Herbert Dyer, Jr.

A Washington, D.C. federal appeals court has agreed to hear the case filed by Judicial Watch to release all 52 photographs of a dead Osama bin Laden and his burial at sea. However, judging from the in-court questioning by the judges, it is unlikely that they will overturn a lower court's decision to keep the pictures out of the public domain. .

Judicial Watch is a conservative watchdog group that argues that keeping the photos secret undermines the Obama administration's transparency claims. In court filings last month, they argued that Bin Laden's dead body pictures "depict more than just a bloody mess." The CIA has custody and control of the photos, some of which show what it deems innocuous images of bin Laden's body being prepared for burial while others show the actual burial at sea itself.

Michael Bekesha is an attorney for Judicial Watch. He argues that there is "no apparent nexus" between secret or classified intelligence activities and photos which show bin Laden's burial or preparation for burial. He has stated also that the Obama administration has not satisfactorily shown precisely how the images, even the non-graphic ones, would or could be reasonably expected to "cause identifiable or describable exceptionally grave damage to national security," which is, of course, the government's main objection to their release.

Agreeing with Judicial Watch , in part, Judge Merrick Garland said today that Judicial Watch's focus on the "least dangerous of the photos" (body preparation and at-sea burial) was probably the right approach. However, he allowed that it was within the executive branch's prerogative and rights to assert national security worries, but only if it gave specific evidence and examples of how national security might be compromised.

"Why should we not defer to them?" he asked. But then Judge Garland himself appeared to not be up to speed on whole issue of terrorist reactions to perceived “insults.” For example, the good judge wrongly stated that U.S. Ambassador to Libya Chris Stevens was killed in Benghazi during spontaneous riots sparked by the release of a YouTube video. He also mistakenly used other terrorist acts against Americans because of an inaccurate 2005 Newsweek report which suggested that a Koran was flushed down a toilet at a detention facility in Guantanamo Bay, Cuba.

One of the government's lawyers did not attempt to disabuse the judge of his wrong perceptions and understandings in either case. Instead, Robert M. Loeb simply reiterated that even the photos of bin Laden being buried at sea would cause national security problems for the United States. Terrorists,would likely claim that the US failed to follow Islamic law and/or mistreated bin Laden's body. A serious “backlash” or “blowback” against the US would surely follow, he said.

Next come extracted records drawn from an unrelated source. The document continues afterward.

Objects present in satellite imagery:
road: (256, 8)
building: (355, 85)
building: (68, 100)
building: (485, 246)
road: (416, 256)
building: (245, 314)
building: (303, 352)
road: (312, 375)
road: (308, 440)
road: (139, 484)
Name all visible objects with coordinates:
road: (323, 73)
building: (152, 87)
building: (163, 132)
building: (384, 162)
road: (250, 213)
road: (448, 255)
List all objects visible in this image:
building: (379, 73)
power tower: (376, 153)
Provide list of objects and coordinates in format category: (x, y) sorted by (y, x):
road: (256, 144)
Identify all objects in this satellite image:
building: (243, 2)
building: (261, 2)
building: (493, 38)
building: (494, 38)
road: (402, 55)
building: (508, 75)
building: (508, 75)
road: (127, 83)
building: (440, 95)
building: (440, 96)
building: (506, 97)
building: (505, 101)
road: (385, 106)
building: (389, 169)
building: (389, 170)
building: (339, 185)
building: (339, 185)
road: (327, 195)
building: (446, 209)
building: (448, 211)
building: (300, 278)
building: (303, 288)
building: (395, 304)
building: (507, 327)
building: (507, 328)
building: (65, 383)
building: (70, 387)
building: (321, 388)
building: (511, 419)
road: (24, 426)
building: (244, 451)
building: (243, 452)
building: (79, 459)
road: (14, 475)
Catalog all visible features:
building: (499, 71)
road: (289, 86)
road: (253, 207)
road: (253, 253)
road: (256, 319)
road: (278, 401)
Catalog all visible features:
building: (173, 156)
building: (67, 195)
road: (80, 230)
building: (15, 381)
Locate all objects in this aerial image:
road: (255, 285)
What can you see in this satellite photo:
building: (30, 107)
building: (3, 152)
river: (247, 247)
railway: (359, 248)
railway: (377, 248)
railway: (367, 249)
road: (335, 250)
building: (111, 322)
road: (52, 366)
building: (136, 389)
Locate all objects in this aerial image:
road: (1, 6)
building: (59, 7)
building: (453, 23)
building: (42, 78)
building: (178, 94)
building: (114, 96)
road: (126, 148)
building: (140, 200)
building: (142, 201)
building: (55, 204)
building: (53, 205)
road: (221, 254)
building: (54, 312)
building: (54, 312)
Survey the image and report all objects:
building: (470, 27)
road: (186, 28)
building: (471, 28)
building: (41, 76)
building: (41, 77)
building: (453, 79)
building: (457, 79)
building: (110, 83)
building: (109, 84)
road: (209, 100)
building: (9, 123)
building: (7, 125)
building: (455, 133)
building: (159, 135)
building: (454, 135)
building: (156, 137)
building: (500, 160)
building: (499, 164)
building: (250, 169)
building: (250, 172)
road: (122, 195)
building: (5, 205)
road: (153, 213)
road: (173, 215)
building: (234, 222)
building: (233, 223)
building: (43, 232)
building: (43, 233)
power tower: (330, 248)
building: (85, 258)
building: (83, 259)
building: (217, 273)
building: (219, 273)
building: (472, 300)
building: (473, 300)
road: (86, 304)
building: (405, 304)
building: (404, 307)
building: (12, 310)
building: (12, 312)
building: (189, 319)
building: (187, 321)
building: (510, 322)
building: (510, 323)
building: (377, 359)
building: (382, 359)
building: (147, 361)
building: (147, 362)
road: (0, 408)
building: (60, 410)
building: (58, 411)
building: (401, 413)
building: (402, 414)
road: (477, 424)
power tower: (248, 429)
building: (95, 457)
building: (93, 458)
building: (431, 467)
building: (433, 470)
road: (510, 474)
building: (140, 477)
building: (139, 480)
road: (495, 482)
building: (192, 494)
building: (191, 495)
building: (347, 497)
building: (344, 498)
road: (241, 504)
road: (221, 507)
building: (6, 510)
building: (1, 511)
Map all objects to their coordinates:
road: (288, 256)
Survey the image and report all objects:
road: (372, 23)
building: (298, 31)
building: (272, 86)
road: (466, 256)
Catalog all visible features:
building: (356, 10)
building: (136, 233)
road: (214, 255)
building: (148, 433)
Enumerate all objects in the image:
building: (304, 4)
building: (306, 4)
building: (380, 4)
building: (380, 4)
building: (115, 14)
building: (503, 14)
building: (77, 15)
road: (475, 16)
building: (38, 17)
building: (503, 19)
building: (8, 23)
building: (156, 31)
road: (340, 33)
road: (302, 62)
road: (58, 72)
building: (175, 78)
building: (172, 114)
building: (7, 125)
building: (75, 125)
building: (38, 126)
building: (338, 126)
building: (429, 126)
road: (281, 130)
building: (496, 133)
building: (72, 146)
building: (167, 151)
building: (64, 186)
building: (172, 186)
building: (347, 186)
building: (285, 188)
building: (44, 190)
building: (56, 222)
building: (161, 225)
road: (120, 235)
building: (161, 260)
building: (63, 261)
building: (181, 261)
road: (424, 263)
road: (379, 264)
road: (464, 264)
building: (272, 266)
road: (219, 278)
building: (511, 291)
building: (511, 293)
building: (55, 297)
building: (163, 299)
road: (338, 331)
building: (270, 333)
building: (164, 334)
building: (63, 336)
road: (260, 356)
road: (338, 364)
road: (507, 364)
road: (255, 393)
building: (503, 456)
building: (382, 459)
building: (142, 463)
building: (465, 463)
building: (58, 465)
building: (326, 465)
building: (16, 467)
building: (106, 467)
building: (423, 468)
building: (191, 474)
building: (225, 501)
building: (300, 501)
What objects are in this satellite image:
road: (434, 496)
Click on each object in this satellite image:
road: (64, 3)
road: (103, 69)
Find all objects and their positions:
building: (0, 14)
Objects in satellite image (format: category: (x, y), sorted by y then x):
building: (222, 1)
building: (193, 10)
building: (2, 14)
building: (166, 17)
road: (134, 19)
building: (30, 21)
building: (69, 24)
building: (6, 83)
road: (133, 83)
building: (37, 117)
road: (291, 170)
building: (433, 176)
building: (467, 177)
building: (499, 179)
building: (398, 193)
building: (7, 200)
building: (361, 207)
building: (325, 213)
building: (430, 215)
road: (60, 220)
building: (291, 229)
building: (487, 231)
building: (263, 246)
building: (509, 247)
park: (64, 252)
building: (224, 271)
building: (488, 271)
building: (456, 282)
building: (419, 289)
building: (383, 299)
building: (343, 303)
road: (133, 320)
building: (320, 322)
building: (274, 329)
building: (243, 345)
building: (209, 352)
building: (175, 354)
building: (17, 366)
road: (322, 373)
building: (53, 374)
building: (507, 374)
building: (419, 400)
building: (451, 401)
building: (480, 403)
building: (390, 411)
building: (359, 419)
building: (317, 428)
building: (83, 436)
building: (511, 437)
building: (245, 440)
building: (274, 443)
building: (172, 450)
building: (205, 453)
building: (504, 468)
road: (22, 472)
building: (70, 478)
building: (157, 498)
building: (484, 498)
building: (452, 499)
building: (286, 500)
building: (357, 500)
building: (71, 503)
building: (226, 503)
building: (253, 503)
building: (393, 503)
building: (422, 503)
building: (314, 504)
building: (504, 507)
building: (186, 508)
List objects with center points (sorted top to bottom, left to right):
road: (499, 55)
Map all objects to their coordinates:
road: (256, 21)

The case of the bodies of Saddam Hussein and his sons was raised by Judicial Watch. The government countered that releasing those photos was done specifically and precisely to prevent riots among the Iraqi people. The photos were released to prove that Saddam Hussein was dead. Here, in the case of bin Laden, there is no question that he is dead.

The court's decision is not expected for several months.


Here again we have demonstrated yet another case of hypocrisy on the part of the Obama administration.

I must come down on the side of Judicial Watch, especially with regard to the “transparency” argument. Obama has loudly and often proclaimed that his administration would be the “most transparent in history;” that he would conduct meetings (of non-classified issues) on C-Span; that his door would always be open to input from the public.

In this case, we do not necessarily have to see the so-called “bloody mess” that is bin Laden's freshly killed corpse. But at least one picture of him in death would put to rest murmurs, rumblings, suspicions that the man is not really dead at all; that the CIA has him chained to some awful jail cell floor in one of its many “rendition” facilities worldwide.

That would serve two purposes: 1) It would put the conspiracy theorists out of business on this matter; and, it would fulfill at least one of the president's many ever receding and fleeting promises.

Personally, I would also like to know why it was absolutely imperative to kill Osama bin Laden, rather than simply capture him alive. From all accounts, he could have been simply arrested. But then, that would mean he would have to be tried in a court, civilian or otherwise, where lots of uncomfortable historical and current issues might be raised?